Ah, je ris de me voir si belle en ce bouclard...
Chaque blog donne une image assez précise de son auteur.
Mais l'image est-elle vraiment fidèle ou idéalisée ?
Mettre en scène et en mots sa propre existence, c'est formidable ! On la maîtrise totalement, on la contrôle. On peut même organiser sa propre mort et disparaître du jour au lendemain, sans explications. On est maître de sa destinée.
Deus ex machina.
N'est-on pas tenté de créer pour régner sur notre propre histoire virtuelle un autre qui certes nous ressemble, mais en plus héroïque, en gommant un peu les imperfections, en gonflant un peu le CV ?
Juste histoire de plaire aux autres, qui nous regardent derrière l'écran.
Les commentateurs sont à 99% sympathiques et consensuels en diable. Combien de «Oh oui, tu as raison... je pense pile poil la même chose... c'est absolument génial ce que tu écris... Nan, j'étais mode en kif... »
Ca vous polit le miroir et l'ego, non ?
Ah que l'on rit de se voir si belle (beau) !
Tu m'étonnes que beaucoup deviennent accros à cette avalanche de pommade quotidienne.
On finirait par croire qu'on le vaut bien.
Toute voix dissonante est immédiatement considérée comme inélégante, infréquentable. Même si elle avance une vérité toute nue.
Aucun os dans la pommade, please. Tout doit être lisse, nous sommes tous des êtres fabuleux, gentils et éminemment sociaux.
En gros on a le droit de dire du bien, jamais du mal.
Vive la Blogsphère Bisounours.
A bas la polémique, adios le débat, quand il n'est pas compassé, impersonnel et purement intellectuel.
Je ne dis pas que tout échange se doit de virer au pugilat, personnellement, c'est la rigolade qui m'intéresse. Mais l'auto-censure, dans les posts comme les coms, me navre.

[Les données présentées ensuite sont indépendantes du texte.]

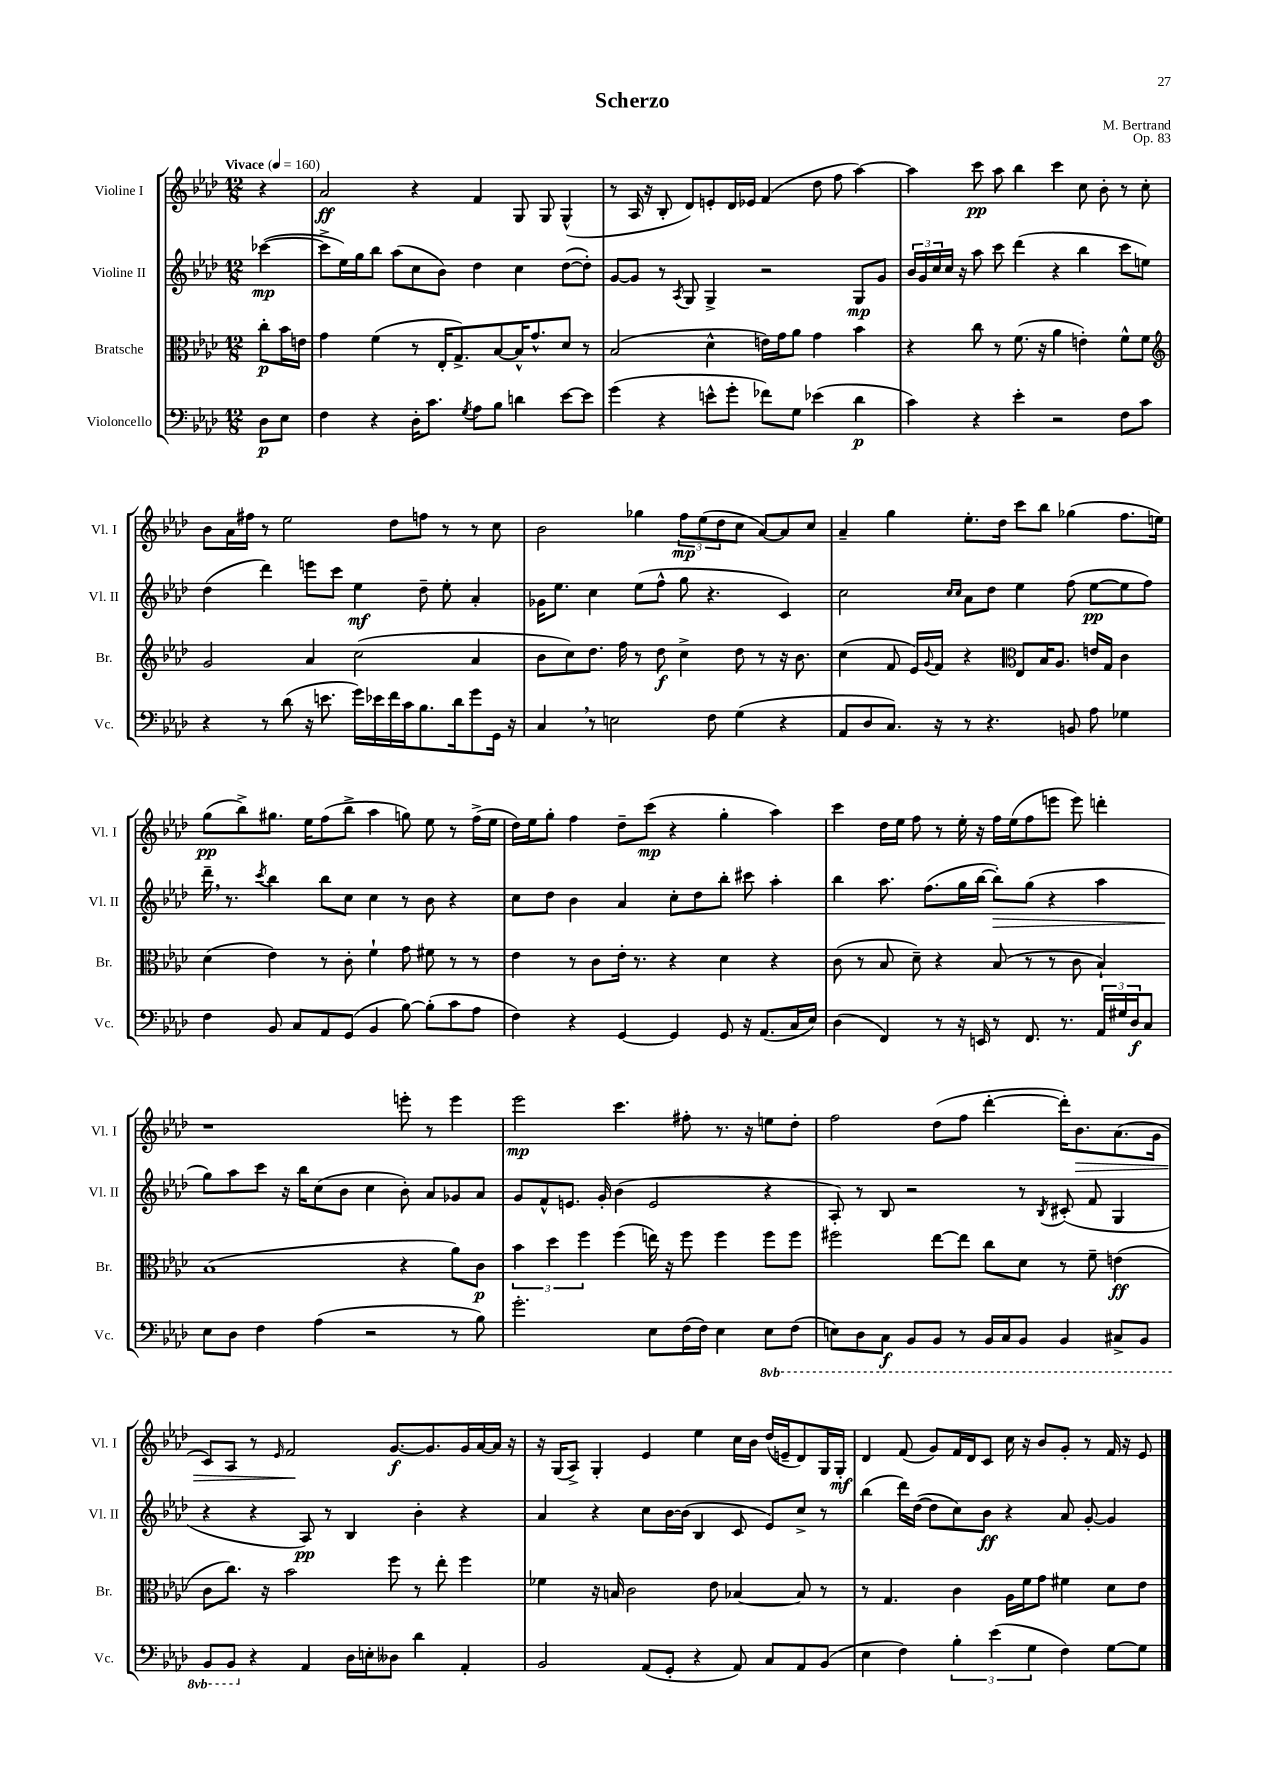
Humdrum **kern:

**kern	**kern	**kern	**kern
*staff4	*staff3	*staff2	*staff1
*clefF4	*clefC3	*clefG2	*clefG2
*k[b-e-a-d-]	*k[b-e-a-d-]	*k[b-e-a-d-]	*k[b-e-a-d-]
*M12/8	*M12/8	*M12/8	*M12/8
*MM160	*MM160	*MM160	*MM160
8D-	8cc'	([4ccc-	4r
8E-	16b-	.	.
.	16e	.	.
=	=	=	=
4F	4g	8ccc-^]	2a-
.	.	16ee-)	.
.	.	16gg	.
4r	(4f	8bb-	.
.	.	(8aa-	.
16D-'	8r	8cc	4r
8.c	.	.	.
.	16E-'	8b-)	.
.	8.G^)	.	.
8qG	.	.	.
8A-	.	4dd-	4f
8B-	[8B-	.	.
4d	16B-^^]	4cc	8G
.	8.g^^	.	.
.	.	.	8G
[8e-	8d-	([8dd-	(4G^^
8e-]	8r	8dd-'])	.
=	=	=	=
(4g	(2B-	[8g	8r
.	.	8g]	16A-
.	.	.	16r
4r	.	8r	8B-'
.	.	8qA-	.
.	.	8G	8d-)
8e^^	4d-^^	4G^	8e'
8g'	.	.	16d-
.	.	.	16e-
8f-)	16e)	2r	(4f
.	16g	.	.
8G	8a-	.	.
(4e-	4g	.	8dd-
.	.	.	8ff
4d-	4b-	8G	[4aa-)
.	.	8g	.
=	=	=	=
4c)	4r	24b-	4aa-]
.	.	24g	.
.	.	24cc	.
.	.	16cc	.
.	.	16r	.
4r	8cc	8aa-	8ccc
.	8r	8ccc	8aa-
4e-'	(8.f	(4ddd-	4bb-
.	16r	.	.
2r	4a-	4r	4ccc
.	4e')	4bb-	8cc
.	.	.	8b-'
8F	8f^^	8ccc	8r
8c	8f	8ee)	8cc'
=	=	=	=
*	*clefG2	*	*
4r	2g	(4dd-	8b-
.	.	.	16a-
.	.	.	16ff#
8r	.	4ddd-)	8r
(8d-	.	.	2ee-
16r	4a-	8eee	.
8.e	.	.	.
.	.	8ccc	.
16g)	(2cc	4ee-	.
16e-	.	.	.
16f	.	.	8dd-
16c	.	.	.
8.B-	.	8dd-~	8ff
.	.	8ee-'	8r
16d-	.	.	.
8g	4a-	4a-'	8r
16GG	.	.	8cc
16r	.	.	.
=	=	=	=
4C	8b-	16g-	2b-
.	.	8.ee-	.
.	8cc)	.	.
8r	8.dd-	4cc	.
2E	.	.	.
.	16ff	.	.
.	8r	(8ee-	4gg-
.	8dd-	8ff^^	.
.	4cc^	8gg	12ff
.	.	.	(12ee-
8F	.	4.r	.
.	.	.	12dd-
(4G	8dd-	.	8cc
.	8r	.	[8a-)
4r	16r	4c)	8a-]
.	8.b-	.	.
.	.	.	8cc
=	=	=	=
8AA-	(4cc	2cc	4a-~
8D-	.	.	.
8.C)	8f	.	4gg
.	16e-)	.	.
.	8qqg	.	.
16r	16f	.	.
.	.	16qqcc	.
.	.	16qqcc	.
8r	4r	8a-	8.ee-'
4.r	.	8dd-	.
.	.	.	16dd-
*	*clefC3	*	*
.	8E-	4ee-	8ccc
.	16B-	.	8bb-
.	8.A-	.	.
8BB	.	(8ff	(4gg-
8A-	16e	[8ee-	.
.	16G	.	.
4G-	4c	8ee-]	8.ff
.	.	8ff)	.
.	.	.	16ee)
=	=	=	=
4F	(4d-	16ddd-~	(8gg
.	.	8.r	.
.	.	.	8bb-^)
.	.	8qccc	.
8BB-	4e-)	4bb-	8.gg#
8C	.	.	.
.	.	.	16ee-
8AA-	8r	8bb-	(8ff
(8GG	8c'	8cc	8bb-^
4BB-	4f`	4cc	4aa-
[8B-)	8g	8r	8gg)
(8B-']	8f#	8b-	8ee-
8c	8r	4r	8r
8A-	8r	.	(16ff^
.	.	.	16ee-
=	=	=	=
4F)	4e-	8cc	16dd-)
.	.	.	16ee-
.	.	8dd-	8gg'
4r	8r	4b-	4ff
.	8c	.	.
[4GG	16e-'	4a-	8dd-~
.	8.r	.	.
.	.	.	(8ccc
4GG]	4r	8cc'	4r
.	.	8dd-	.
8GG	4d-	8bb-'	4gg'
16r	.	8ccc#	.
(8.AA-	.	.	.
.	4r	4aa-'	4aa-)
16C	.	.	.
16E-)	.	.	.
=	=	=	=
(4D-	(8c	4bb-	4ccc
.	8r	.	.
4FF)	8B-	8.aa-	16dd-
.	.	.	16ee-
.	8d-~)	.	8ff
.	.	(8.ff	.
8r	4r	.	8r
16r	.	16gg	16ee-'
16EE	.	[16bb-	16r
8r	(8B-	8bb-'])	16ff
.	.	.	(16ee-
8.FF	8r	(8gg	8ff
.	8r	4r	8eee
8.r	.	.	.
.	8c	.	8eee)
24AA-	4B-`)	4aa-	4ddd'
24G#	.	.	.
24D-	.	.	.
8C	.	.	.
=	=	=	=
8E-	(1B-	8gg)	1r
8D-	.	8aa-	.
4F	.	8ccc	.
.	.	16r	.
.	.	16bb-	.
(4A-	.	(8cc	.
.	.	8b-	.
2r	.	4cc	.
.	4r	8b-')	8eee'
.	.	8a-	8r
8r	8a-)	8g-	4eee
8B-)	8c	8a-	.
=	=	=	=
2.g'	6b-	8g	2eee-
.	.	8f^^	.
.	6dd-	.	.
.	.	8.e	.
.	6ff	.	.
.	.	16g'	.
.	(4ff	(4b-	4.ccc
8E-	16ee)	2e	.
.	16r	.	.
(16F	8ff	.	8ff#'
16F)	.	.	.
4E-	4ff	.	8.r
.	.	.	16r
8EE-	8ff	4r	8ee
(8FF	8ff	.	8dd-'
=	=	=	=
8EE)	2ff#	8A-')	2ff
8DD-	.	8r	.
8CC	.	8B-	.
8BBB-	.	2r	.
8BBB-	[8ee-	.	(8dd-
8r	8ee-]	.	8ff
16BBB-	8cc	.	[4ddd-'
16CC	.	.	.
8BBB-	8d-	8r	.
.	.	8qB-	.
4BBB-	8r	(8c#'	16ddd-'])
.	.	.	8.b-
.	8f~	8f	.
8CC#^	(4e	4G	(8.a-
8BBB-	.	.	.
.	.	.	16g
=	=	=	=
8BBB-	8c	4r	8c)
8BBB-	8.cc)	.	8A-
4r	.	4r	8r
.	16r	.	.
.	.	.	16qqe-
.	2b-	.	2f
4AA-	.	8A-)	.
.	.	8r	.
16D-	.	4B-	.
16E'	.	.	.
8D--	8ff	.	[8.g
4d-	8r	4b-'	.
.	.	.	8.g]
.	8ee-'	.	.
4AA-'	4ff	4r	16g
.	.	.	[16a-
.	.	.	16a-]
.	.	.	16r
=	=	=	=
2BB-	4f-	4a-	16r
.	.	.	(16G
.	.	.	8A-^)
.	16r	4r	4G'
.	16B	.	.
.	2c	.	.
(8AA-	.	8cc	4e-
8GG'	.	[16b-	.
.	.	(16b-]	.
4r	.	4B-	4ee-
.	8e-	.	.
8AA-)	[4B-	8c	16cc
.	.	.	16b-
8C	.	8e-)	(16dd-
.	.	.	16e~
8AA-	8B-]	8cc^	8d-)
(8BB-	8r	8r	16G
.	.	.	16G'
=	=	=	=
4E-	8r	(4bb-	4d-
.	4.G	.	.
4F)	.	16ddd-)	(8f
.	.	([16dd-	.
.	.	8dd-]	8g)
6B-'	4c	8cc)	16f
.	.	.	16d-
.	.	8b-	8c
(6e-	.	.	.
.	16A-	4r	16cc
.	16f	.	16r
6G	.	.	.
.	8g	.	8b-
4F)	4f#	8a-	8g'
.	.	[8g'	8r
[8G	8d-	4g]	16f
.	.	.	16r
8G]	8e-	.	8e-
==	==	==	==
*-	*-	*-	*-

Je fais bien sûr allusion au mot de Macaron déplorant tout cru l'indélicatesse manifeste de l'un de ses visiteurs.
Eut-il été étranger au petit monde Blogo, tout un chacun se serait empressé de compatir et congratuler farouchement : « Tu as bien fait... comme je te comprends... il m'est arrivé la même chose... non mais je te jure... ». Mais non, quelle audace, la victime sanguinolente de cette violente diatribe fait partie du cercle.
Voici donc Mac mis au ban de la bonne société virtuelle, les noix du Vaticole s'égosillent, les gardiens de la convenance constipée ont les sphincters qui lâchent.
Mac est mis à la marge.
Quand on voit la page, on lui envie sa position, l'air qu'on y respire est bien moins confiné.